A DISCUSSION ABOUT A WEDDING-GOWN

The discussion about Jane's wedding-gown began in that pleasant hour between tea and dinner on the soft edge of the dusk, when the refreshing influence of tea still pervades one, when the fire seems to burn its brightest, when the clock ticks its softest, when the little shadows begin to creep into the corners of the room, and the familiar furniture and ornaments become a soft, rounded blur.

Nanty had been persuaded into staying for a real long evening; and John had been persuaded, against his better judgment, into putting up his horses at the "Ring o' Bells," and was in the kitchen saying pleasant and pacifying things to Amelia, no doubt.
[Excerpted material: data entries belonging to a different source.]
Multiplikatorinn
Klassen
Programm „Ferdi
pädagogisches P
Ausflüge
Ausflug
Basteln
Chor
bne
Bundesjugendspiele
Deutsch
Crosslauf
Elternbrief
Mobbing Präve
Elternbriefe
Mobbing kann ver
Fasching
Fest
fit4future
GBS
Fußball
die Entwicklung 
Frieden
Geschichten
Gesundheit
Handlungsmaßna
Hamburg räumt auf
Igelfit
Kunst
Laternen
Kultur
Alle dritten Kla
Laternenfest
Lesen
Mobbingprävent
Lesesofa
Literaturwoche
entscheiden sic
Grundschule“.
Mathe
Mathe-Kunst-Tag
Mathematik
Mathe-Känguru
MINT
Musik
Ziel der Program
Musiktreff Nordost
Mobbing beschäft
"We shall be held up by highwaymen. John will be gagged and thrown into a ditch, and my pockets will be rifled and my jewellery stolen."

Nanty said this resignedly, nay almost cheerfully, as though a change from the ordinary routine of life would not be unacceptable to her. And mother gazed at her in fearful admiration. Heroism in any form appeals strongly to mother, though she herself is the bravest of the brave. To have lived with Peter for twenty-five years denotes some courage.